I miss my nuclear family–the original four.  My mom, who doesn’t take crap from anybody, who sings like an angel, and who can do absolutely anything she sets her mind to.  My dad, the foodie and workaholic, who kicks butt on Jeopardy and who loves it when a plan comes together.  I even miss my brother, the spoiled brat who never had to do any housework, who is too smart for his own good, and who, without fail, has a smart-alec remark for everything.  I miss his beautiful children and it breaks my heart that our kids are missing out on the shared memories of cousins.  The memories that bind a family together, reminding us of what’s important, even when times are hard.  The memories that keep those who are gone alive and present in our lives.  The memories that make us who we are.

Finally, I miss my best friend, who is also my cousin.  My soul mate.  We are different in a lot of ways, but none that matter.  We share the same insecurities and struggles, we know exactly what the other is thinking, we complete each other’s sentences, and we share the same memories.  We know why the word, “hunkered,” is the funniest word in the English language.  We know that it is possible and so easy to laugh so hard that it hurts and makes breathing impossible.  We know that it’s important to put enough distance between two people when walking down stairs so that their heads won’t knock together.  We know that the best gift in “The Twelve Days of Christmas” is two turtle doves.  We know that two girls traveling in the back seat of a car leave behind a lot of stray hairs.  We know that body suits are the most sentimental and grown-up articles of clothing. We know that it is ridiculous to think a man’s arms are sexy. We know that people who actually go to school every single day in their senior year of high school are chumps.  We know that it is an excellent idea to ride around in a van full of boys you barely know.
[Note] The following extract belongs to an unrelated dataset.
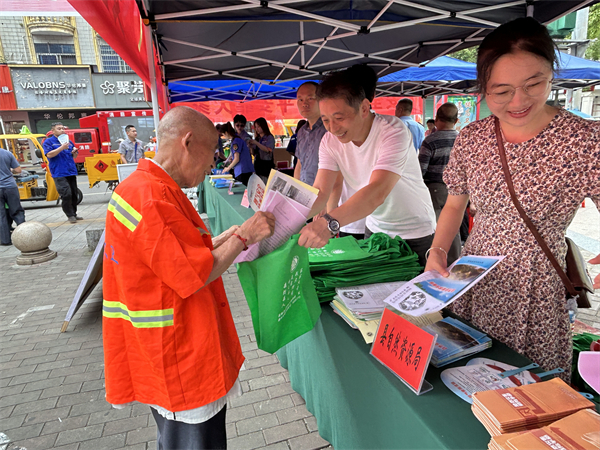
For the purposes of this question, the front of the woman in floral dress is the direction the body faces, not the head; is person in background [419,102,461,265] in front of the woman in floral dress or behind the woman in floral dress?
behind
We know you should never say in front of a little brother what you don’t want broadcasted to a visiting friend.  We also know that sometimes we will get on each other’s nerves and say or do something incredibly insensitive but that it doesn’t matter because we will always forgive each other.  Together, we know everything.  We are kindred spirits, bosom friends, partners in crime, two of a kind.

Best Friends in Gatlinburg, Tennessee a million years ago.

I have been missing my family so badly for the last couple of weeks. Visits home are rare and so short, it’s impossible to see all the people I want to see.  I desperately want to spend a couple of weeks at home to see old friends, visit old haunts, and just be in the place where I grew up.  I want to be where everybody knows everything about me.  I want to see hills again.  I want to sleep in my old bedroom in the log house.  I want my old Kentucky home.